_WHAT YOU HAVE TO DO_
Return the entries below precisely, omitting nothing.

Stored data

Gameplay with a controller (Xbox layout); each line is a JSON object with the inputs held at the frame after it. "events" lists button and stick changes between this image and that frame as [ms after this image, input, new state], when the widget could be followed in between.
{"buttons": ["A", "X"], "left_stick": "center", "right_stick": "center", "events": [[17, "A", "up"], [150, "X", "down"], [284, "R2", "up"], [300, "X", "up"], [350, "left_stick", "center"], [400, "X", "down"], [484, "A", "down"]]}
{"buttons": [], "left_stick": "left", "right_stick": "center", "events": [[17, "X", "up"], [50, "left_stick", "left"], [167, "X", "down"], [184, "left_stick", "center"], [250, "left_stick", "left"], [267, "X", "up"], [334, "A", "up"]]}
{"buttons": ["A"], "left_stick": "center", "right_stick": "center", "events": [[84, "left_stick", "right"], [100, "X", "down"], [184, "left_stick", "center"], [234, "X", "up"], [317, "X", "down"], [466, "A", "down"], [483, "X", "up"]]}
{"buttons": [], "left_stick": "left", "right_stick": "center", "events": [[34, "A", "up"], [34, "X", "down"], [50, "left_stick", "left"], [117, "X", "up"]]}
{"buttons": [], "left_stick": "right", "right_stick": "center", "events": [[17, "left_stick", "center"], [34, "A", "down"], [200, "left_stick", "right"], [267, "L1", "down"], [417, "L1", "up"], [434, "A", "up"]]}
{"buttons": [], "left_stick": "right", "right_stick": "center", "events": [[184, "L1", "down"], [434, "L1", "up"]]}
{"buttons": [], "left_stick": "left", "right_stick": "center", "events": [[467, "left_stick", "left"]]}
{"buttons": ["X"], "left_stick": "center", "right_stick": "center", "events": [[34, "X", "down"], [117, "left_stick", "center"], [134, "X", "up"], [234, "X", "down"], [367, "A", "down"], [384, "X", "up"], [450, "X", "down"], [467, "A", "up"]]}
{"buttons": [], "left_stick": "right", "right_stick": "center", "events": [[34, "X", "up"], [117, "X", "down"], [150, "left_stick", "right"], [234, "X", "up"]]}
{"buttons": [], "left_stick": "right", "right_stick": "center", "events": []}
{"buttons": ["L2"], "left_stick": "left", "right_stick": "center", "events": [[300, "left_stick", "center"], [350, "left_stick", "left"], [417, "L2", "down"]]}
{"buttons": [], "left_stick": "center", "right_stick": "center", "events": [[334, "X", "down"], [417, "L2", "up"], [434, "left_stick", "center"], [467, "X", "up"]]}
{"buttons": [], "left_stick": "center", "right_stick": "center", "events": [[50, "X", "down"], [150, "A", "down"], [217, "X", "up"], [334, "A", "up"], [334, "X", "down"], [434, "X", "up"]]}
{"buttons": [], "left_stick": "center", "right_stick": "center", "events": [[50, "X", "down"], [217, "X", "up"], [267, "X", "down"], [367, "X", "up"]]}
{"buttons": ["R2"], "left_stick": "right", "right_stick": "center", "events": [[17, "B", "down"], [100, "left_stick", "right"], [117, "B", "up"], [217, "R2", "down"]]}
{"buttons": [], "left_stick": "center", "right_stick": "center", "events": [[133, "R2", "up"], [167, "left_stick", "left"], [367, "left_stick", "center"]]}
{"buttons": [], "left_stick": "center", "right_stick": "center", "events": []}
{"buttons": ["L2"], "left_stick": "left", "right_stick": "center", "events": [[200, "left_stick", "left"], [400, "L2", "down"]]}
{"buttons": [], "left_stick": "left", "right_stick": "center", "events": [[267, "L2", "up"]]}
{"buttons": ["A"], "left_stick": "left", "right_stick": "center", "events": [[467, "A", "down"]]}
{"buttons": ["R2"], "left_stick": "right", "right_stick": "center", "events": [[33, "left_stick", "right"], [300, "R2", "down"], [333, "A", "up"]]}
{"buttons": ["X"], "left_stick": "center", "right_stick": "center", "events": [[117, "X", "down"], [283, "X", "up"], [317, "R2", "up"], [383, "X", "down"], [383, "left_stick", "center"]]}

_TASK RESPONSE_
Gameplay with a controller (Xbox layout); each line is a JSON object with the inputs held at the frame after it. "events" lists button and stick changes between this image and that frame as [ms after this image, input, new state], when the widget could be followed in between.
{"buttons": ["A", "X"], "left_stick": "center", "right_stick": "center", "events": [[17, "A", "up"], [150, "X", "down"], [284, "R2", "up"], [300, "X", "up"], [350, "left_stick", "center"], [400, "X", "down"], [484, "A", "down"]]}
{"buttons": [], "left_stick": "left", "right_stick": "center", "events": [[17, "X", "up"], [50, "left_stick", "left"], [167, "X", "down"], [184, "left_stick", "center"], [250, "left_stick", "left"], [267, "X", "up"], [334, "A", "up"]]}
{"buttons": ["A"], "left_stick": "center", "right_stick": "center", "events": [[84, "left_stick", "right"], [100, "X", "down"], [184, "left_stick", "center"], [234, "X", "up"], [317, "X", "down"], [466, "A", "down"], [483, "X", "up"]]}
{"buttons": [], "left_stick": "left", "right_stick": "center", "events": [[34, "A", "up"], [34, "X", "down"], [50, "left_stick", "left"], [117, "X", "up"]]}
{"buttons": [], "left_stick": "right", "right_stick": "center", "events": [[17, "left_stick", "center"], [34, "A", "down"], [200, "left_stick", "right"], [267, "L1", "down"], [417, "L1", "up"], [434, "A", "up"]]}
{"buttons": [], "left_stick": "right", "right_stick": "center", "events": [[184, "L1", "down"], [434, "L1", "up"]]}
{"buttons": [], "left_stick": "left", "right_stick": "center", "events": [[467, "left_stick", "left"]]}
{"buttons": ["X"], "left_stick": "center", "right_stick": "center", "events": [[34, "X", "down"], [117, "left_stick", "center"], [134, "X", "up"], [234, "X", "down"], [367, "A", "down"], [384, "X", "up"], [450, "X", "down"], [467, "A", "up"]]}
{"buttons": [], "left_stick": "right", "right_stick": "center", "events": [[34, "X", "up"], [117, "X", "down"], [150, "left_stick", "right"], [234, "X", "up"]]}
{"buttons": [], "left_stick": "right", "right_stick": "center", "events": []}
{"buttons": ["L2"], "left_stick": "left", "right_stick": "center", "events": [[300, "left_stick", "center"], [350, "left_stick", "left"], [417, "L2", "down"]]}
{"buttons": [], "left_stick": "center", "right_stick": "center", "events": [[334, "X", "down"], [417, "L2", "up"], [434, "left_stick", "center"], [467, "X", "up"]]}
{"buttons": [], "left_stick": "center", "right_stick": "center", "events": [[50, "X", "down"], [150, "A", "down"], [217, "X", "up"], [334, "A", "up"], [334, "X", "down"], [434, "X", "up"]]}
{"buttons": [], "left_stick": "center", "right_stick": "center", "events": [[50, "X", "down"], [217, "X", "up"], [267, "X", "down"], [367, "X", "up"]]}
{"buttons": ["R2"], "left_stick": "right", "right_stick": "center", "events": [[17, "B", "down"], [100, "left_stick", "right"], [117, "B", "up"], [217, "R2", "down"]]}
{"buttons": [], "left_stick": "center", "right_stick": "center", "events": [[133, "R2", "up"], [167, "left_stick", "left"], [367, "left_stick", "center"]]}
{"buttons": [], "left_stick": "center", "right_stick": "center", "events": []}
{"buttons": ["L2"], "left_stick": "left", "right_stick": "center", "events": [[200, "left_stick", "left"], [400, "L2", "down"]]}
{"buttons": [], "left_stick": "left", "right_stick": "center", "events": [[267, "L2", "up"]]}
{"buttons": ["A"], "left_stick": "left", "right_stick": "center", "events": [[467, "A", "down"]]}
{"buttons": ["R2"], "left_stick": "right", "right_stick": "center", "events": [[33, "left_stick", "right"], [300, "R2", "down"], [333, "A", "up"]]}
{"buttons": ["X"], "left_stick": "center", "right_stick": "center", "events": [[117, "X", "down"], [283, "X", "up"], [317, "R2", "up"], [383, "X", "down"], [383, "left_stick", "center"]]}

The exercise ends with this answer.